In real programs, the number of operations may be much more, you could end up with dozens, featuring dozens of nested calls. This property of asynchronous code is often called Callback Hell because of the large number of nested callbacks, making analyzing programs very difficult. Someone has even made a website http://callbackhell.com/, which deals with this problem and provides the following code:

import fs from 'fs';

// This code handles errors, which we'll discuss in the next lesson
fs.readdir(source, (err, files) => {
  if (err) {
    console.log('Error finding files: ' + err)
  } else {
    files.forEach((filename, fileIndex) => {
      console.log(filename)
      gm(source + filename).size((err, values) => {
        if (err) {
          console.log('Error identifying file size: ' + err)
        } else {
          console.log(filename + ' : ' + values)
          aspect = (values.width / values.height)
          widths.forEach((width, widthIndex) => {
            height = Math.round(width / aspect)
            console.log('resizing ' + filename + 'to ' + height + 'x' + height)
            this.resize(width, height).write(dest + 'w' + width + '_' + filename, (err) => {
              if (err) console.log('Error writing file: ' + err)
            })
          }.bind(this))
        }
      })
    })
  }
})

In some cases, we don't know in advance how many operations will have to be performed. For example, you may need to read the contents of a directory and see who owns each file (its uid). If the code were synchronous, our solution would look like this:

import path from 'path';
import fs from 'fs';

const getFileOwners = (dirpath) => {
  // Read the contents of the directory
  const files = fs.readdirSync(dirpath);
  // Get information for each file and generate the result
  return files
    .map((fname) => [fname, fs.statSync(path.join(dirpath, fname))])
    .map(([fname, stat]) => ({ filename: fname, owner: stat.uid }));
};
// [ { filename: 'Makefile', owner: 65534 },
//       { filename: '__tests__', owner: 65534 },
//       { filename: 'babel.config.js', owner: 65534 },
//       { filename: 'info.js', owner: 65534 },
//       { filename: 'package.json', owner: 65534 } ]
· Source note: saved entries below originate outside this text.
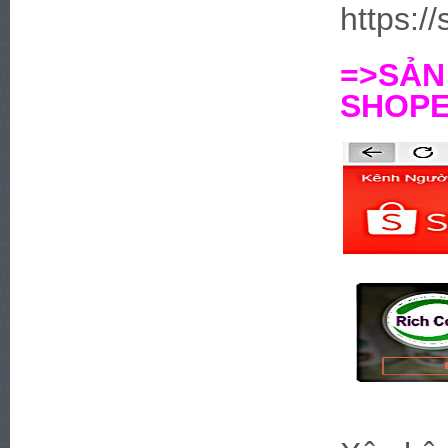
https:/
=>SẢ
SHOPEE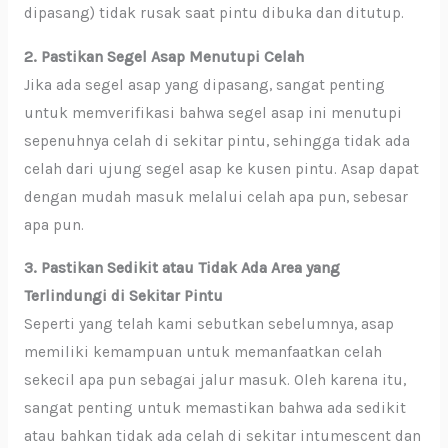
dipasang) tidak rusak saat pintu dibuka dan ditutup.
2. Pastikan Segel Asap Menutupi Celah
Jika ada segel asap yang dipasang, sangat penting
untuk memverifikasi bahwa segel asap ini menutupi
sepenuhnya celah di sekitar pintu, sehingga tidak ada
celah dari ujung segel asap ke kusen pintu. Asap dapat
dengan mudah masuk melalui celah apa pun, sebesar
apa pun.
3. Pastikan Sedikit atau Tidak Ada Area yang
Terlindungi di Sekitar Pintu
Seperti yang telah kami sebutkan sebelumnya, asap
memiliki kemampuan untuk memanfaatkan celah
sekecil apa pun sebagai jalur masuk. Oleh karena itu,
sangat penting untuk memastikan bahwa ada sedikit
atau bahkan tidak ada celah di sekitar intumescent dan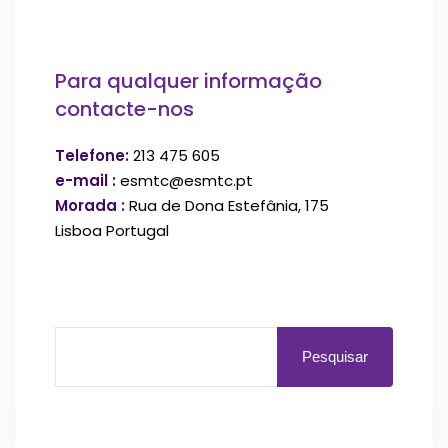
Para qualquer informação
contacte-nos
Telefone:
213 475 605
e-mail :
esmtc@esmtc.pt
Morada :
Rua de Dona Estefânia, 175
Lisboa Portugal
Pesquisar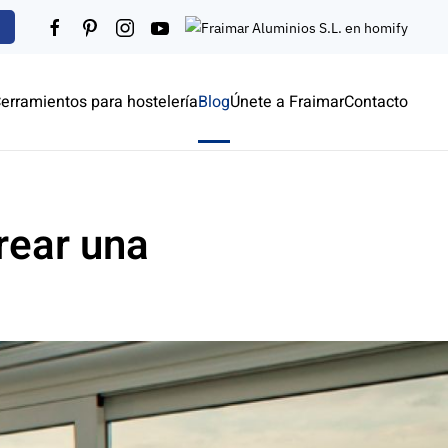
erramientos para hostelería
Blog
Únete a Fraimar
Contacto
rear una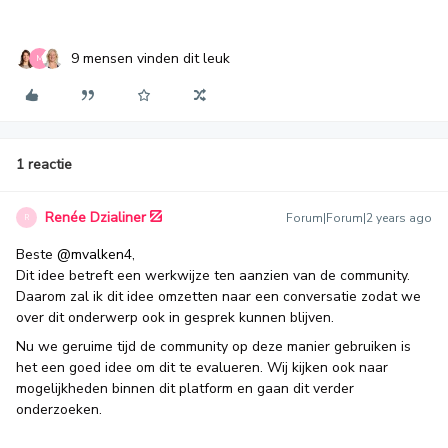
9 mensen vinden dit leuk
M
1 reactie
Renée Dzialiner
Forum|Forum|2 years ago
R
Beste
@mvalken4
,
Dit idee betreft een werkwijze ten aanzien van de community.
Daarom zal ik dit idee omzetten naar een conversatie zodat we
over dit onderwerp ook in gesprek kunnen blijven.
Nu we geruime tijd de community op deze manier gebruiken is
het een goed idee om dit te evalueren. Wij kijken ook naar
mogelijkheden binnen dit platform en gaan dit verder
onderzoeken.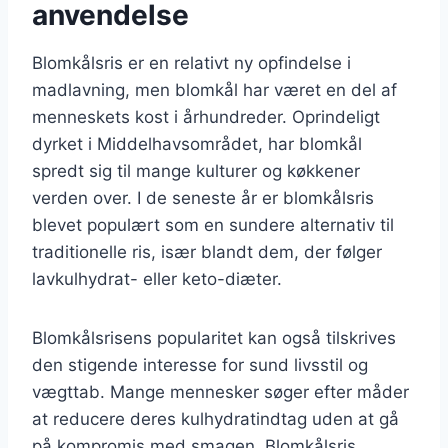
anvendelse
Blomkålsris er en relativt ny opfindelse i
madlavning, men blomkål har været en del af
menneskets kost i århundreder. Oprindeligt
dyrket i Middelhavsområdet, har blomkål
spredt sig til mange kulturer og køkkener
verden over. I de seneste år er blomkålsris
blevet populært som en sundere alternativ til
traditionelle ris, især blandt dem, der følger
lavkulhydrat- eller keto-diæter.
Blomkålsrisens popularitet kan også tilskrives
den stigende interesse for sund livsstil og
vægttab. Mange mennesker søger efter måder
at reducere deres kulhydratindtag uden at gå
på kompromis med smagen. Blomkålsris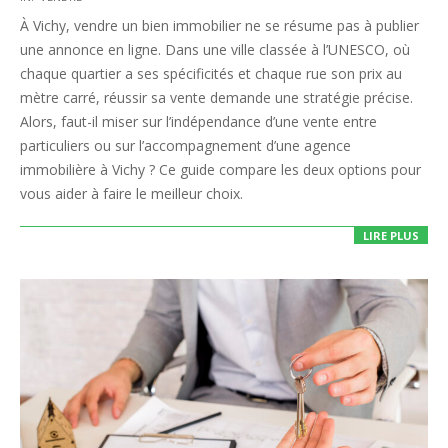
09-
À Vichy, vendre un bien immobilier ne se résume pas à publier
15
une annonce en ligne. Dans une ville classée à l’UNESCO, où
chaque quartier a ses spécificités et chaque rue son prix au
mètre carré, réussir sa vente demande une stratégie précise.
Alors, faut-il miser sur l’indépendance d’une vente entre
particuliers ou sur l’accompagnement d’une agence
immobilière à Vichy ? Ce guide compare les deux options pour
vous aider à faire le meilleur choix.
LIRE PLUS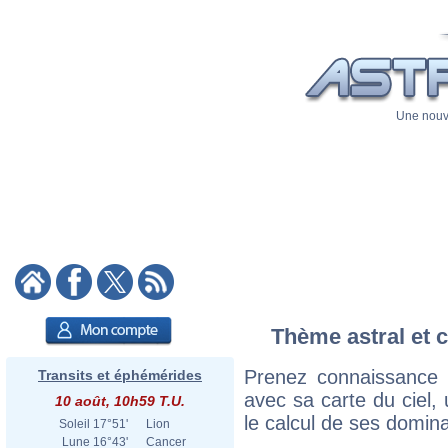
Une nouve
Thème astral et c
Prenez connaissance 
Transits et éphémérides
avec sa carte du ciel, 
10 août, 10h59 T.U.
le calcul de ses domina
Soleil
17°51'
Lion
Lune
16°43'
Cancer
Sequential code is simple and straightforward, each successive line is executed after the previous one finishes, and in map each element is guaranteed to be processed sequentially.

But with asynchronous code come issues. And if reading the directory is an operation that we'll do anyway, how do we define how the files are analyzed? There can be any number of them. Unfortunately, without the use of ready-made abstractions that simplify this task, we can end up with a lot of complicated code. So complicated that it's better never to do so in real life, this code is for educational purposes only.

import path from 'path';
import fs from 'fs';

const getFileOwners = (dirpath, cb) => {
  fs.readdir(dirpath, (_error1, filenames) => {
    const readFileStat = (items, result = []) => {
      if (items.length === 0) {
        // Error handling hasn't been considered yet
        cb(null, result);
        return;
      }
      const [first, ...rest] = items;
      const filepath = path.join(dirpath, first);
      fs.stat(filepath, (_error2, stat) => {
        readFileStat(rest, [...result, { filename: first, owner: stat.uid }]);
      });
    };
    readFileStat(filenames);
  });
};

The general principle is this: we create a special function(readFileStat), which is recursively called by passing itself to the stat function. With each new call, it processes one file and reduces the items array, which contains the unprocessed files. The second parameter it accumulates the result, which at the end is passed to the callback function cb (passed as the second argument to the getFileOwners). The example above implements an iterative process built on recursive functions. To better understand the code above, try copying it to your computer and running it with different arguments, setting up the debug output inside it beforehand.